Les signaux d’alerte étaient pourtant là. Je les ai vus après coup, une fois que le mal était fait. La correspondance obligatoire, l’attente qui s’allonge, la marche à pied sous la pluie, tout annonçait le retour pénible. J’aurais dû me méfier dès que j’ai vu le bus du soir devenir plus rare que prévu. Au lieu de ça, j’ai fait semblant de croire que ça passerait.
- une correspondance obligatoire qui coupait le retour en deux
- un dernier bus à 18h52 alors que la séance pouvait déborder
- une marche finale de 14 minutes avec le sac humide
- un arrêt où j’ai attendu 41 minutes sans vraie solution
- un bus déjà bondé, avec le sac de sport coincé entre les jambes
J’aurais aussi dû prendre le temps de croiser les horaires du réseau avec ceux du stage, avant de me lancer. J’avais les bons réflexes pour choisir un départ de train, pas pour mesurer l’effet d’un trajet quotidien sur un séjour sportif. Je ne sais pas si c’est généralisable à tous les hébergements, mais sur ce coup-là, la fatigue m’a servi de verdict. Et si le sujet avait touché à un point plus médical, j’aurais laissé ça à un professionnel du sommeil, pas à mon agacement du soir.
Ce que j’en retire, et ce que je changerais
Je me suis fixé une limite simple, sans chercher à me raconter d’histoires. Pas plus de 30 minutes porte-à-porte, et seulement si le trajet reste direct ou presque. Au-delà, je sais ce que ça m’a coûté dans les jambes et dans la tête. Le calme de la maison ne compense pas un retour qui s’éternise. Ce seuil, je ne l’ai pas sorti d’un tableau, je l’ai appris dans les escaliers du bus.
Je n’aurais plus jamais réservé sans demander les horaires exacts du premier et du dernier bus. Je les voudrais écrits, avec l’heure de fin de séance juste à côté, pour voir tout de suite si le calendrier colle ou non. À Birmingham, j’ai trop cru qu’un logement correct suffisait à tenir une semaine sportive. Le trou dans l’organisation venait d’ailleurs, et il s’est ouvert au moment où je m’y attendais le moins.
Quand j’ai payé un peu plus près du club, j’ai senti la différence tout de suite. J’ai gagné en ponctualité, en récupération et en tranquillité d’esprit, même si la chambre était moins jolie sur le papier. J’y ai perdu 24 euros par nuit, mais j’ai retrouvé des soirées normales et des débuts de matinée moins lourds. Avec ma femme et nos deux enfants désormais adultes, je n’ai pas envie de gaspiller mon énergie pour économiser quelques billets de bus.
Si la famille d’accueil loin du club est inévitable, je garde en tête qu’un taxi ou une navette change tout dans les jours chargés.

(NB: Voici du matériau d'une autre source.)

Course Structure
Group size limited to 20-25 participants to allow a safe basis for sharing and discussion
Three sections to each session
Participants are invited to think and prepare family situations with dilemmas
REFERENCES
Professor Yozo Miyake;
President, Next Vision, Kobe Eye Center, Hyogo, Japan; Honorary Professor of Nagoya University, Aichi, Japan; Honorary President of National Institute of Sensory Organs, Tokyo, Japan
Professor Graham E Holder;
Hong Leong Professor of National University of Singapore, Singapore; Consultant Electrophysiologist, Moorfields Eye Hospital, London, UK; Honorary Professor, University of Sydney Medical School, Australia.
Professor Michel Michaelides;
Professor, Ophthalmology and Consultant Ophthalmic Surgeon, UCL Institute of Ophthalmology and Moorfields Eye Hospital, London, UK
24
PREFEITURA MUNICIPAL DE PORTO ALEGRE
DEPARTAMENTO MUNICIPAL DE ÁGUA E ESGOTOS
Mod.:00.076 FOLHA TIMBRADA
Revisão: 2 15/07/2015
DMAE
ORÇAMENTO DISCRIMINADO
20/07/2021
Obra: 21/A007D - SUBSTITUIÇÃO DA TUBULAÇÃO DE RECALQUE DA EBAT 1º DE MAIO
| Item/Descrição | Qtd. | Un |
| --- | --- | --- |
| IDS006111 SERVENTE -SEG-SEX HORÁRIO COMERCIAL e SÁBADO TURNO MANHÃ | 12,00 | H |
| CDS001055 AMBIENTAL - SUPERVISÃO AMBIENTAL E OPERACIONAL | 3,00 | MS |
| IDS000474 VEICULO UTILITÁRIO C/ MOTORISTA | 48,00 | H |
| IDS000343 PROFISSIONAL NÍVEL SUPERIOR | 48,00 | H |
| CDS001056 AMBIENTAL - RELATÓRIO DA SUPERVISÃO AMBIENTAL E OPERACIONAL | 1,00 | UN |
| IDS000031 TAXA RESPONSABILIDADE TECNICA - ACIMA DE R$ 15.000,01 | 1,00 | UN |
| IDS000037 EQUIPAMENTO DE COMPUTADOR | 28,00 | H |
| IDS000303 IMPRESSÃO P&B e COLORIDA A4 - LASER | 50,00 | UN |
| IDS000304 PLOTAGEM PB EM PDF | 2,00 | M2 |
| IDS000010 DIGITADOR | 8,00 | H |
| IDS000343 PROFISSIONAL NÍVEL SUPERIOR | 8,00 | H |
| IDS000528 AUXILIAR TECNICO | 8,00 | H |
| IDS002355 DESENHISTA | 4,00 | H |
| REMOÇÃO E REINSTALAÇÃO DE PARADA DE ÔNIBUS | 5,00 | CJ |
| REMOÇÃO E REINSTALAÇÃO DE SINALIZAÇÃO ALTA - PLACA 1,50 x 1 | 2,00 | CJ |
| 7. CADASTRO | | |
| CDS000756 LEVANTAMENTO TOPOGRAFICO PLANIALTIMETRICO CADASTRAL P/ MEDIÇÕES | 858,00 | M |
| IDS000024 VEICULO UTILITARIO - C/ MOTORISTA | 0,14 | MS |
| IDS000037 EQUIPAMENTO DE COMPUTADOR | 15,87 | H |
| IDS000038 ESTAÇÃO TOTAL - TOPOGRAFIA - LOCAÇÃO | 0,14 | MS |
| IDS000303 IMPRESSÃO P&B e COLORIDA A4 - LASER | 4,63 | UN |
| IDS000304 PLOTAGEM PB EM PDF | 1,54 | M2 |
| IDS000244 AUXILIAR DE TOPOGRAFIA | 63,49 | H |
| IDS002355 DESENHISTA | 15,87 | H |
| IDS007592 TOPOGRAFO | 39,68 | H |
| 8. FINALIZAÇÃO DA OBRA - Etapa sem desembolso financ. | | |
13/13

Pour quelqu’un qui accepte de sacrifier du temps dans les transports pour payer moins cher, la formule peut tenir. Pour moi, ce n’était pas tenable sur un stage avec deux séances quotidiennes. Quand je repense à ces 2h18 avalées chaque jour entre Harborne et Birmingham New Street, j’aurais voulu savoir avant que le séjour se paie aussi dans le bus.